The statements in this section merely provide background information related to the present disclosure and may not constitute prior art.
Many applications in research and industry benefit from high-resolution structural and spectral information obtained with scanning transmission electron microscopy (STEM) diffraction, high-angle annular dark-field STEM (HAADF-STEM), STEM electron energy loss spectrum (STEM-EELS), and STEM energy-dispersive x-ray spectroscopy (STEM-EDX). A typical operating sequence is to set up the instrument to acquire the signal of interest, place a finely focused electron probe on one spot on the specimen, acquire the signal (e.g. a diffraction pattern, a current reading from an HAADF detector, or a loss spectrum), and then move the probe and repeat the above operations. While automated systems allow this all to happen fairly quickly in a well-defined, regular 2D array, the information return is far from optimal. In the case of STEM diffraction and STEM-EELS, each acquisition may take a significant fraction of a second or even multiple seconds, so that the entire scan of the sample may take hours. Yet much of the information so obtained is in some sense redundant. Also, HAADF-STEM scans may be performed much more quickly than STEM-diffraction scans but return vastly less information; given a STEM-diffraction data set, one can reconstruct what any conventional STEM image (HAADF, conventional bright-field, annular bright-field, split-detector, etc.) would have produced while also using information from Bragg diffraction to identify crystal phases and orientations. Thus a technique that provides data return similar to STEM-diffraction with total exposure times comparable to HAADF-STEM would represent a substantial improvement relative to both techniques.
It is also well known, especially for STEM-EELS, that there are representations of the data for which the data set is “sparse.” What this means is that each spectrum or diffraction pattern can be represented to high precision as a combination of a relatively small number of principal or independent components, and that many of the spectra and diffraction patterns will look very similar to one another. From an information-theoretical perspective, this means much of the signal acquired in the scan is redundant and is not actually providing new, relevant, independent information about the sample. For HAADF-STEM, much faster scans are possible but only a small amount of information is retrieved from each electron; more specifically, either the electron hits the HAADF detector or it does not. This is because the very existence of HAADF represents a practical compromise. It is in essence a STEM diffraction system operating with a camera that is very fast but that only has a single pixel.

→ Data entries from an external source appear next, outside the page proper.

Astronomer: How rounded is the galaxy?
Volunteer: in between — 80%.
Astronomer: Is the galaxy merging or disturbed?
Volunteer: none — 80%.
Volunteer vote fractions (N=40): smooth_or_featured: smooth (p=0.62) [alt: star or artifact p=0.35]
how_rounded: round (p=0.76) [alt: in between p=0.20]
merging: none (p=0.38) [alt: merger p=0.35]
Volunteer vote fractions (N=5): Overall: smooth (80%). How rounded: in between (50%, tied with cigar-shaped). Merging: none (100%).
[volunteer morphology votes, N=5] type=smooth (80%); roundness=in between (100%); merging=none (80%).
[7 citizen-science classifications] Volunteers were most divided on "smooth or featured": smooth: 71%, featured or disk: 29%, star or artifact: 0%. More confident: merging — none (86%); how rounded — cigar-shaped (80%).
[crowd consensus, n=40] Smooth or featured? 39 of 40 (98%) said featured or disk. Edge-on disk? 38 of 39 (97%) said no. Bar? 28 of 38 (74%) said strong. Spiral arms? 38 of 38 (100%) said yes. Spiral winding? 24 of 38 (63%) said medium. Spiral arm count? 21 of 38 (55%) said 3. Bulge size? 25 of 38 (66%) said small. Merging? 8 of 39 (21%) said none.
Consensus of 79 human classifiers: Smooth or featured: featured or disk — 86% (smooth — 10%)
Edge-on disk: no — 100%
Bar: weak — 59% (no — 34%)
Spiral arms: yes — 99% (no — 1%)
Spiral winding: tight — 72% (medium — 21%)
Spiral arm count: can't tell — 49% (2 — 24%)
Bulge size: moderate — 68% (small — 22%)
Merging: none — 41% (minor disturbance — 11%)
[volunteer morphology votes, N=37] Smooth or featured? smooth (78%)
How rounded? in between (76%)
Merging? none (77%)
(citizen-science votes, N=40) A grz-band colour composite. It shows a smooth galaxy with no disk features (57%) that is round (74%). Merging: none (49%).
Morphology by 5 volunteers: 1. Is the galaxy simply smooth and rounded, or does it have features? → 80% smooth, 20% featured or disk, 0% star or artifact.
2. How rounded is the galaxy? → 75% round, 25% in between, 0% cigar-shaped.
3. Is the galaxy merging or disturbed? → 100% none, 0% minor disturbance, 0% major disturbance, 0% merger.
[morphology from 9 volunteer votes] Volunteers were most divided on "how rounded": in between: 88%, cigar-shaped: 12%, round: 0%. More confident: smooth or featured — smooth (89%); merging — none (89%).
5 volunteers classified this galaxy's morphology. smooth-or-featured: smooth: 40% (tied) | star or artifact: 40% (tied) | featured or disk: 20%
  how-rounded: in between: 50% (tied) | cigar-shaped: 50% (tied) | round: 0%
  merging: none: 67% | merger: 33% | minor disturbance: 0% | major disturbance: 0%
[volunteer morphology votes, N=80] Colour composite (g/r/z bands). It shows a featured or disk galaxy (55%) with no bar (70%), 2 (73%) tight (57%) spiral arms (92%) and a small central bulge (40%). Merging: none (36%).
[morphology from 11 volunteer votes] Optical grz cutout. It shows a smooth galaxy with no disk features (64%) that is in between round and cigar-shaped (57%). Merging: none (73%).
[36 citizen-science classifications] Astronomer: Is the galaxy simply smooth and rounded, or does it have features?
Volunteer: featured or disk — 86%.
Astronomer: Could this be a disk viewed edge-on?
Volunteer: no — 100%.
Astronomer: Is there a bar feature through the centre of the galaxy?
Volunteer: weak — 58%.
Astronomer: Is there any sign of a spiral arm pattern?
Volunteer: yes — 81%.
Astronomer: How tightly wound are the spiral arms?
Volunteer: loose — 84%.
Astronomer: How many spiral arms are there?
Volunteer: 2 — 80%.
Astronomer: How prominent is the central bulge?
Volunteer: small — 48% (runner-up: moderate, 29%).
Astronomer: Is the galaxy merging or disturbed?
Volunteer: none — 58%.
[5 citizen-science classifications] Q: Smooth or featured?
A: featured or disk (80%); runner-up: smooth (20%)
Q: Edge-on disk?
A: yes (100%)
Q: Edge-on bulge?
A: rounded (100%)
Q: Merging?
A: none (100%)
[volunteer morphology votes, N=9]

Past efforts to improve STEM data throughput have focused on improving the brightness, stability and aberrations in the probe-forming system as well as the signal-to-noise ratio in the detectors. Now that the signal-to-noise ratios are reaching the level of detecting single electrons, and the probe current densities are high enough that beam damage to the sample is very often the resolution limitation, these strategies are running out of room for improvement. Accordingly, new systems and methodologies are needed to make more efficient use of the acquisition time and the electron beam dose delivered to a sample when performing STEM diffraction or STEM-EELS.